[Items from a dataset]
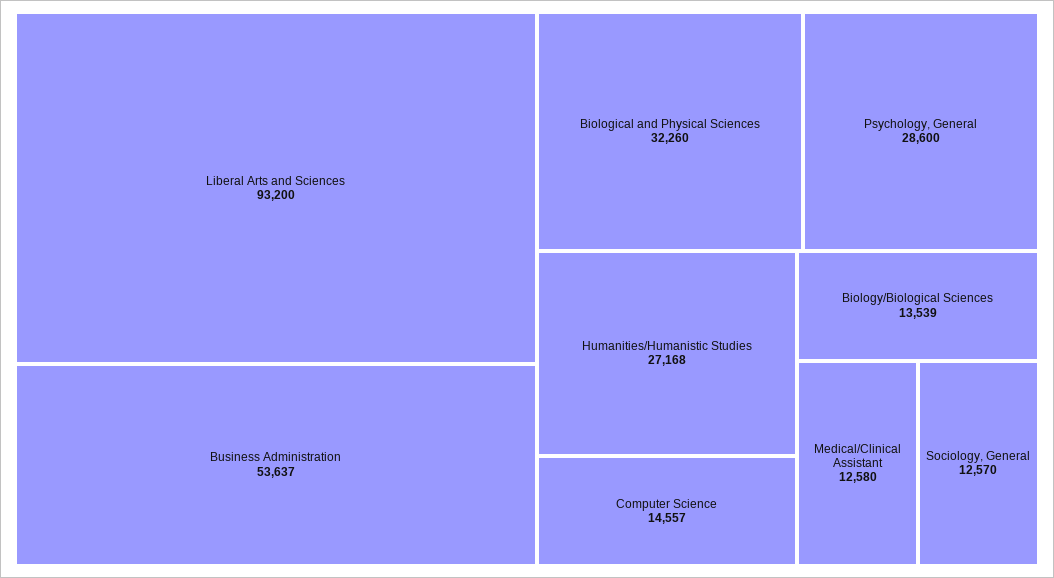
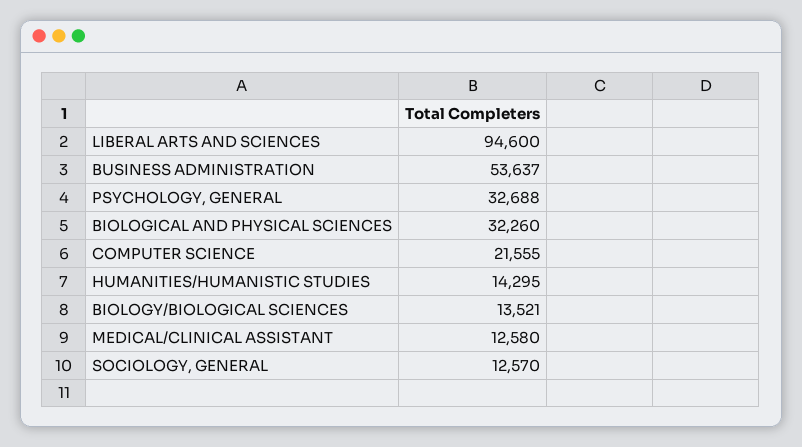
Liberal Arts and Sciences: 93200 -> 94600
Psychology, General: 28600 -> 32688
Humanities/Humanistic Studies: 27168 -> 14295
Computer Science: 14557 -> 21555
Biology/Biological Sciences: 13539 -> 13521

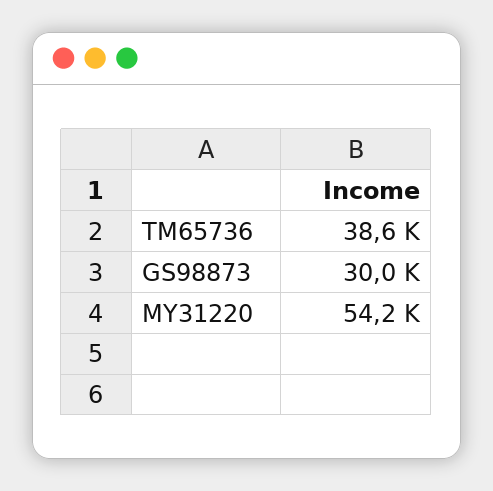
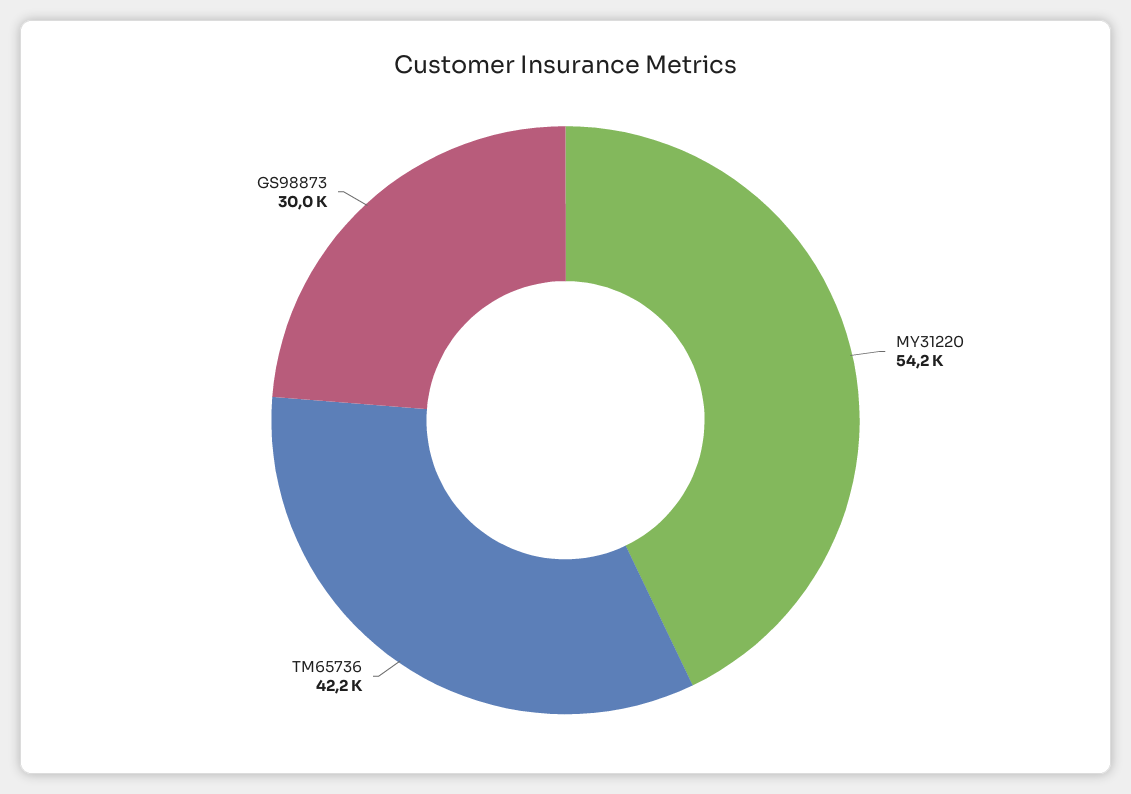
TM65736: 38600 -> 42200

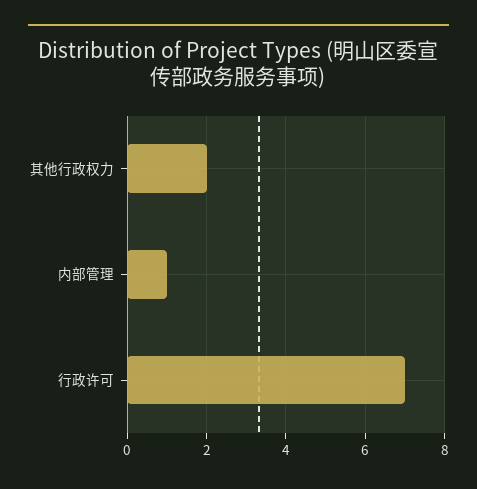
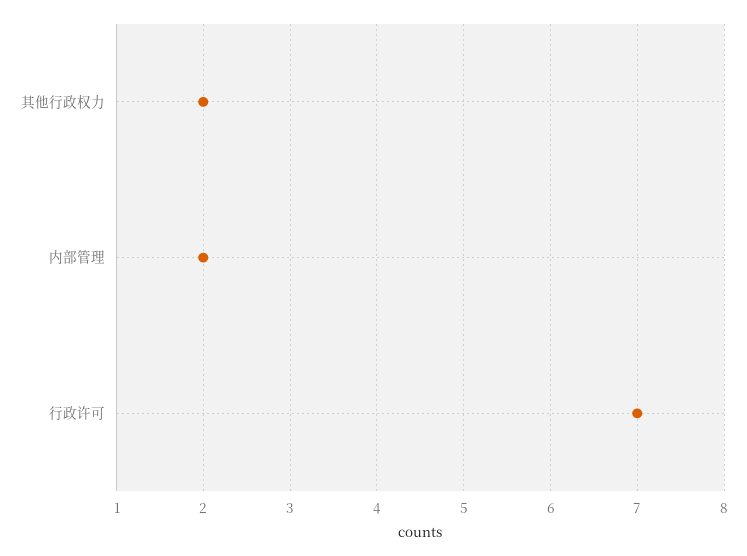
内部管理: 1 -> 2

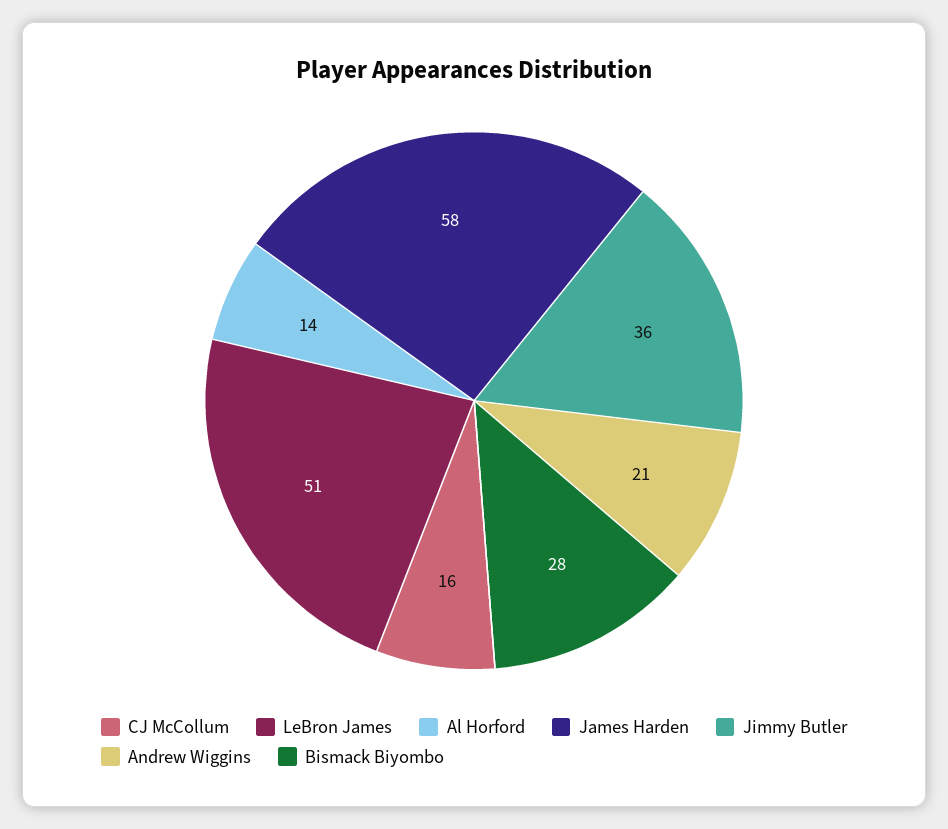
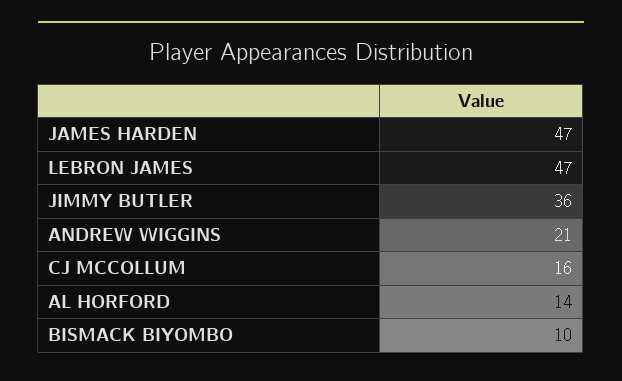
LeBron James: 51 -> 47
James Harden: 58 -> 47
Bismack Biyombo: 28 -> 10

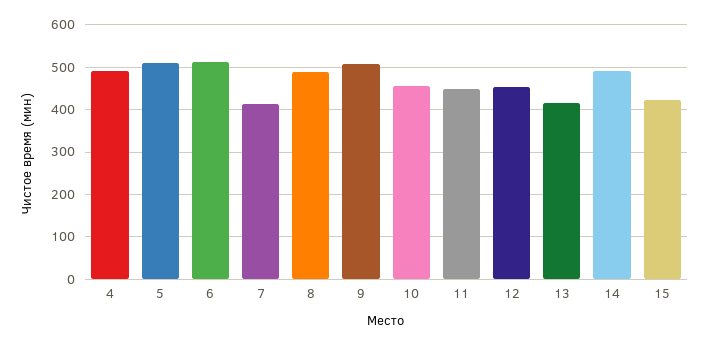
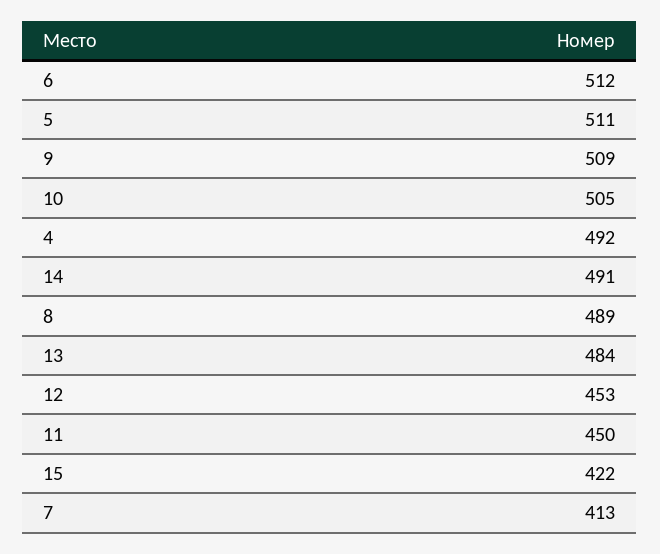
10: 460 -> 505
13: 420 -> 484

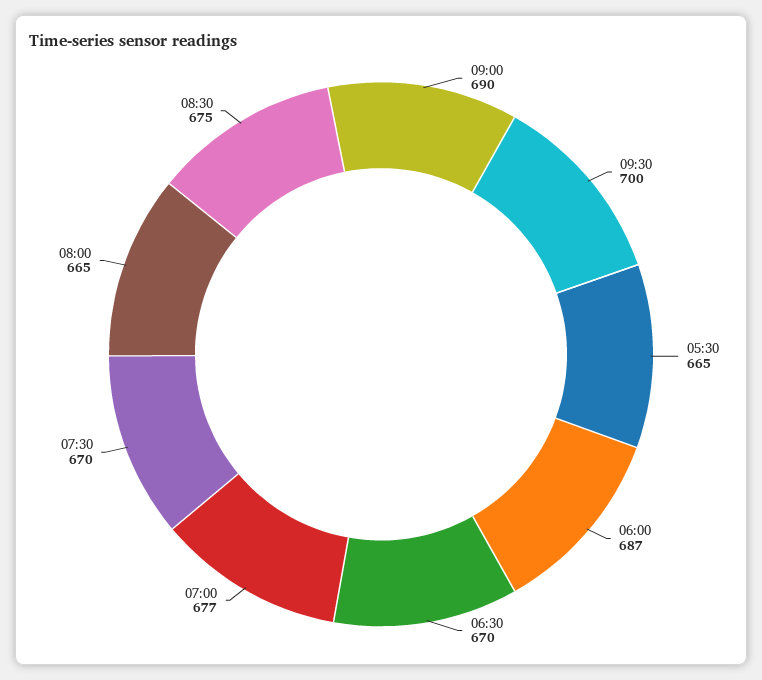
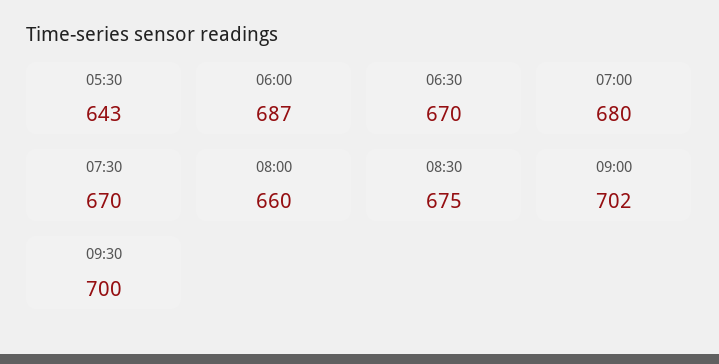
09:00: 690 -> 702
05:30: 665 -> 643
07:00: 677 -> 680
08:00: 665 -> 660

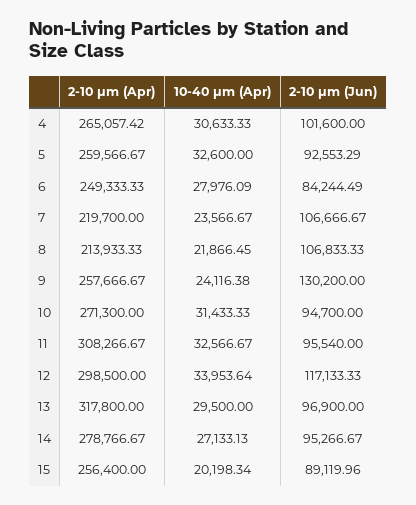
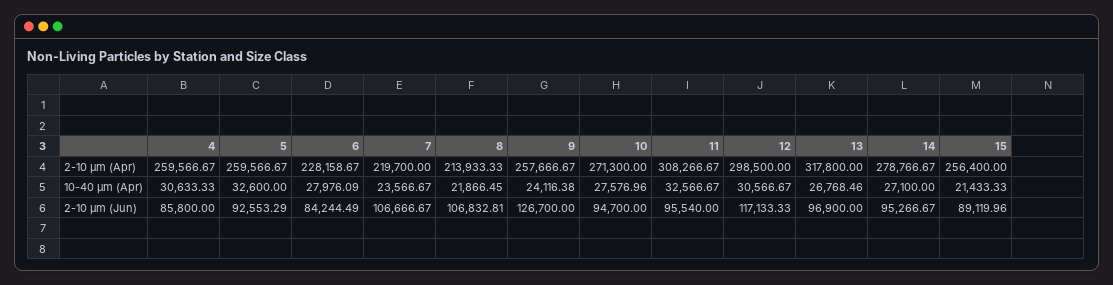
2-10 µm (Apr), 4: 265057.42 -> 259566.67
2-10 µm (Jun), 4: 101600 -> 85800
2-10 µm (Apr), 6: 249333.33 -> 228158.67
2-10 µm (Jun), 8: 106833.33 -> 106832.81
2-10 µm (Jun), 9: 130200 -> 126700
10-40 µm (Apr), 10: 31433.33 -> 27576.96
10-40 µm (Apr), 12: 33953.64 -> 30566.67
10-40 µm (Apr), 13: 29500 -> 26768.46
10-40 µm (Apr), 14: 27133.13 -> 27100
10-40 µm (Apr), 15: 20198.34 -> 21433.33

> [Exercise objective] Should a record include a picture, drop the picture and write out the remainder exactly.

> [Problem solution]
Liberal Arts and Sciences: 93200 -> 94600
Psychology, General: 28600 -> 32688
Humanities/Humanistic Studies: 27168 -> 14295
Computer Science: 14557 -> 21555
Biology/Biological Sciences: 13539 -> 13521

TM65736: 38600 -> 42200

内部管理: 1 -> 2

LeBron James: 51 -> 47
James Harden: 58 -> 47
Bismack Biyombo: 28 -> 10

10: 460 -> 505
13: 420 -> 484

09:00: 690 -> 702
05:30: 665 -> 643
07:00: 677 -> 680
08:00: 665 -> 660

2-10 µm (Apr), 4: 265057.42 -> 259566.67
2-10 µm (Jun), 4: 101600 -> 85800
2-10 µm (Apr), 6: 249333.33 -> 228158.67
2-10 µm (Jun), 8: 106833.33 -> 106832.81
2-10 µm (Jun), 9: 130200 -> 126700
10-40 µm (Apr), 10: 31433.33 -> 27576.96
10-40 µm (Apr), 12: 33953.64 -> 30566.67
10-40 µm (Apr), 13: 29500 -> 26768.46
10-40 µm (Apr), 14: 27133.13 -> 27100
10-40 µm (Apr), 15: 20198.34 -> 21433.33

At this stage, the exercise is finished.